You grow food. The food is good. People are hungry. You are not allowed to sell it.
That’s not a dystopian novel. That’s California, right now.
A farmer in the Central Valley is giving away tons of nectarines — literally giving them away — because a company called Giumarra, acting on behalf of a French firm called Star Fruits Diffusion, claims it owns the genetic rights to the variety he planted. He can’t sell them. He can’t profit from them. He’s lucky he’s allowed to give them away before they rot.
Let that sink in. A living tree pulled fruit from real soil under real sunlight, and a corporation on another continent says: That’s ours.
When the law says a farmer must destroy food so a corporation can protect its monopoly on a plant, the law is not protecting innovation. It is engineering scarcity.
Here’s what they’ll tell you: plant patents incentivize breeding. Without IP protection, nobody would invest in developing better varieties. It’s the same argument pharma makes about drugs, the same argument tech makes about software. And like all those arguments, it contains a sliver of truth wrapped around a massive lie.
Because here’s what actually happened: human beings spent millennia selectively breeding every crop you eat. Wheat, corn, rice, apples, nectarines — all of it is the product of collective human agricultural heritage. Thousands of years of farmers crossing plants, saving seeds, sharing knowledge. Nobody patented that. Nobody licensed it. It was a commons, and it fed civilization.
Then someone in a lab tweaks one gene — sometimes using CRISPR, which is just a faster version of what farmers have done for 10,000 years — and suddenly the entire organism belongs to a corporation. The tree. The fruit. The seeds inside the fruit. The future generations of that plant.
You cannot patent a river and then charge the fish for swimming. But that’s exactly what we’ve allowed to happen with food.
The comments on this story are furious. One person invokes Steinbeck’s Grapes of Wrath — and they’re not wrong. California, land of abundance, where food is destroyed while people starve. The setting hasn’t changed. Only the villain has. In Steinbeck’s day it was the banks. Today it’s a French plant-breeding company with a patent portfolio.
Someone else points out that the EU already bans clothing companies from destroying unsold products. France itself passed a law against destroying unsold luxury goods. So Europe understands that destroying usable products is morally grotesque — but apparently that moral instinct evaporates when the product is food and the destroyer is a farmer, not a fashion house.
And here’s the part that should keep you up at night: this is a nectarine today. But the same legal logic — that living organisms can be owned, that biological inheritance can be licensed, that nature itself can be privatized — scales. It scales to seeds. It scales to livestock genetics. It scales to medicinal plants. It scales to anything that grows.

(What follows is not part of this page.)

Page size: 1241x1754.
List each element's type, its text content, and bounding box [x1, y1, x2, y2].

The endgame of patenting life isn’t better food. It’s a world where every farmer is a tenant farmer — renting biology from corporations that own the code of existence.
The farmer in this story is giving his nectarines away. That’s a small act of defiance. But defiance shouldn’t be necessary when you’re holding perfectly good fruit. The fact that it is tells you everything about who the law serves and who it starves.

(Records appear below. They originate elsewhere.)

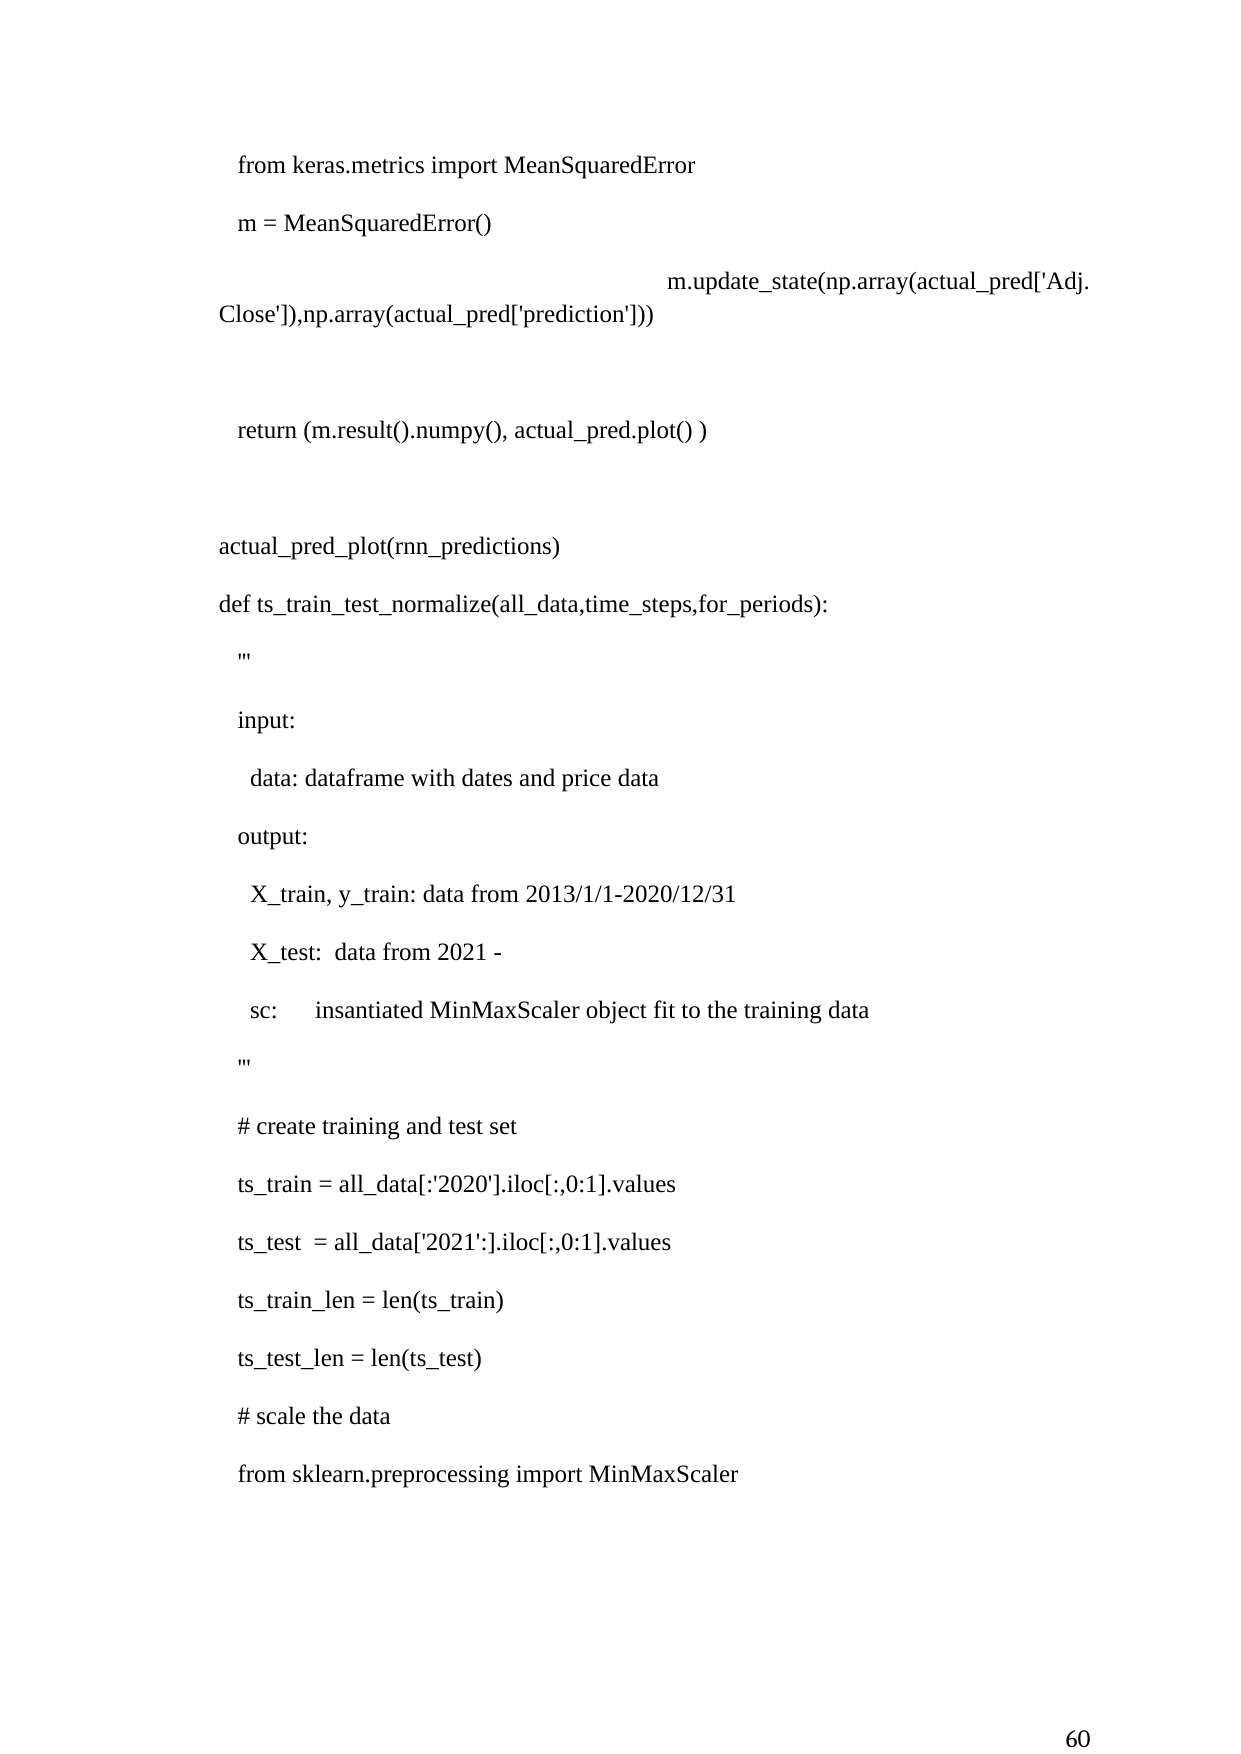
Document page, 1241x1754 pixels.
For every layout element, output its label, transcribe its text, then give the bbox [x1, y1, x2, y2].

text def ts_train_test_normalize(all_data,time_steps,for_periods): [218, 589, 1090, 618]
text ts_test_len = len(ts_test) [218, 1343, 1090, 1372]
text return (m.result().numpy(), actual_pred.plot() ) [218, 415, 1090, 444]
text sc: insantiated MinMaxScaler object fit to the training data [218, 995, 1090, 1024]
text actual_pred_plot(rnn_predictions) [218, 531, 1090, 560]
text X_train, y_train: data from 2013/1/1-2020/12/31 [218, 879, 1090, 908]
text data: dataframe with dates and price data [218, 763, 1090, 792]
text output: [218, 821, 1090, 850]
text X_test: data from 2021 - [218, 937, 1090, 966]
text input: [218, 705, 1090, 734]
text # create training and test set [218, 1111, 1090, 1140]
text # scale the data [218, 1401, 1090, 1430]
text from keras.metrics import MeanSquaredError [218, 150, 1090, 179]
text m.update_state(np.array(actual_pred['Adj. Close']),np.array(actual_pred['prediction'])) [218, 266, 1090, 328]
text m = MeanSquaredError() [218, 208, 1090, 237]
text ts_test = all_data['2021':].iloc[:,0:1].values [218, 1227, 1090, 1256]
text ts_train = all_data[:'2020'].iloc[:,0:1].values [218, 1169, 1090, 1198]
text ''' [218, 1053, 1090, 1082]
text ''' [218, 647, 1090, 676]
text ts_train_len = len(ts_train) [218, 1285, 1090, 1314]
text from sklearn.preprocessing import MinMaxScaler [218, 1459, 1090, 1488]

We built a legal system that protects a corporation’s right to a fruit variety more fiercely than it protects a human being’s right to eat. If that doesn’t make you angry, check your pulse.
FAQ
Q: Don't plant patents actually incentivize innovation in agriculture?
A: They incentivize a very narrow kind of innovation — the kind that produces patentable, licensable, controllable varieties. They actively discourage open-pollinated breeding, seed saving, and farmer-led adaptation. Humanity bred crops for 10,000 years without patents. The system works fine for corporations; it's a disaster for food sovereignty.
Q: What does this mean for the average person eating fruit?
A: It means less diversity in your food supply, higher prices, and farmers who can't save seeds or adapt crops to local conditions. Every time a corporation locks up a plant variety, the genetic commons shrinks. Your food becomes someone else's property — and you pay rent on it at the grocery store.
Q: Is this really comparable to dystopian fiction, or is that hyperbole?
A: A farmer destroying edible food because a company on another continent claims ownership of a tree's genetics is not a metaphor. It's happening. The only thing separating this from dystopian fiction is that we've normalized it. Steinbeck wrote about this exact dynamic — abundance destroyed by ownership structures — in 1939. The technology changed. The power dynamic didn't.